Isu lain terkait regulasi adalah masalah struktur organisasi, fungsi, dan kewenangan lembaga zakat, mulai dari tingkat nasional hingga tingkat kecamatan. Harus ada pembagian yang jelas antara lembaga zakat di semua tingkatan, termasuk model pengembangan lembaga zakat ke depan, apakah BAZ dan LAZ dileburkan jadi satu, atau dibuat seperti model sektor moneter, di mana ada lembaga zakat sentral laiknya Bank Indonesia, dan BAZ-LAZ yang berperan laiknya bank pemerintah dan bank swasta.
Selanjutnya adalah kebijakan zakat pengurang pajak. Ini adalah kebijakan yang diharapkan dapat mendongkrak penghimpunan zakat sehingga memberikan peluang yang lebih besar kepada instrumen zakat untuk mengurangi kemiskinan dan kesenjangan pendapatan. Riset Patmawati (2006) menunjukkan bahwa dengan adanya distribusi zakat, kelompok 40 persen masyarakat terbawah di negara bagian Selangor Malaysia, mampu menikmati kue total pendapatan yang lebih besar, dari 8,62 persen menjadi 10,62 persen. Sedangkan kelompok 20 persen masyarakat teratas mengalami penurunan share dari 54,5 persen menjadi 49,8 persen. Kesenjangan di antara kedua kelompok tersebut dapat dikurangi melalui pemanfaatan zakat.
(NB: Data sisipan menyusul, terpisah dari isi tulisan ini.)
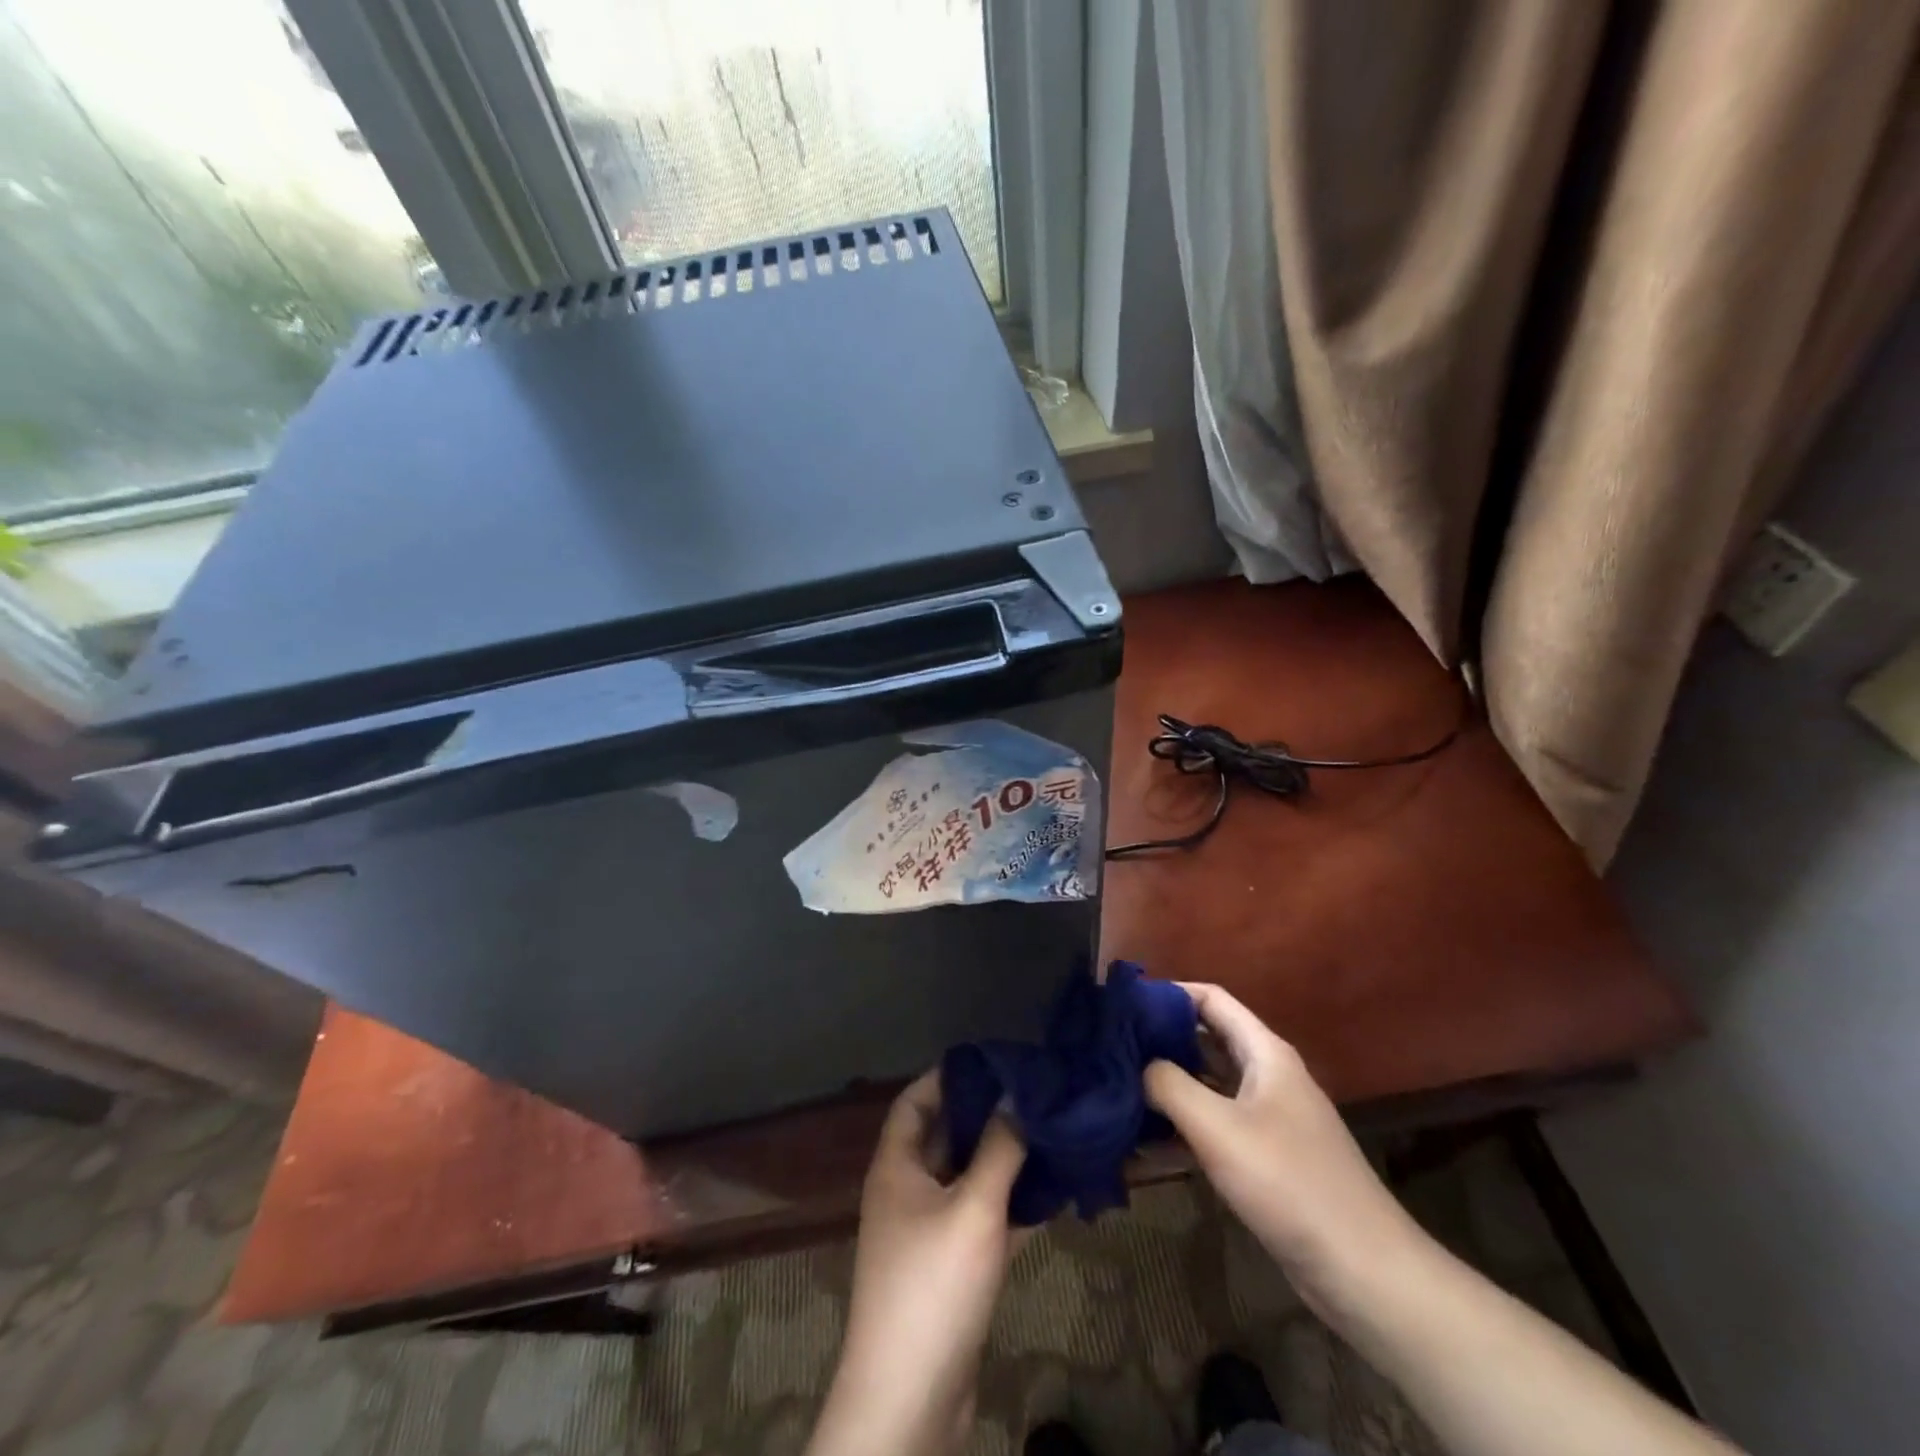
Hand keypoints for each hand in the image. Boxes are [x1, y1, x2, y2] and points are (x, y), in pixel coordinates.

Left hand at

Sedangkan, angka kemiskinan dapat dikurangi 15 persen.
Karena itu, penulis melihat bahwa integrasi zakat dalam kebijakan fiskal nasional merupakan kebutuhan yang tidak dapat ditawar-tawar lagi. Amandemen UU 38/1999 adalah langkah awal proses integrasi ini. Di samping itu, juga diperlukan sejumlah terobosan kreatif terkait kebijakan zakat. Sebagai contoh, ketentuan bebas fiskal tidak hanya diterapkan kepada mereka yang memiliki NPWP, namun kepada warga negara yang memiliki NPWZ (Nomor Pokok Wajib Zakat). Artinya, jika seorang muslim tidak memiliki NPWP dan NPWZ, ia diharuskan membayar fiskal.
Kemudian selanjutnya, yang juga sangat menentukan masa depan zakat adalah SDM zakat itu sendiri. Upaya menghasilkan SDM zakat yang berkualitas melalui sistem dan institusi pendidikan yang terintegrasi dengan baik, harus menjadi prioritas agenda zakat nasional ke depan. Keberadaan perguruan tinggi yang membuka departemen atau konsentrasi ekonomi syariah harus terus-menerus didorong. Insya Allah, jika kesemua agenda ini dapat dilaksanakan, masa depan zakat Indonesia akan menjadi lebih baik. Wallahu'alam.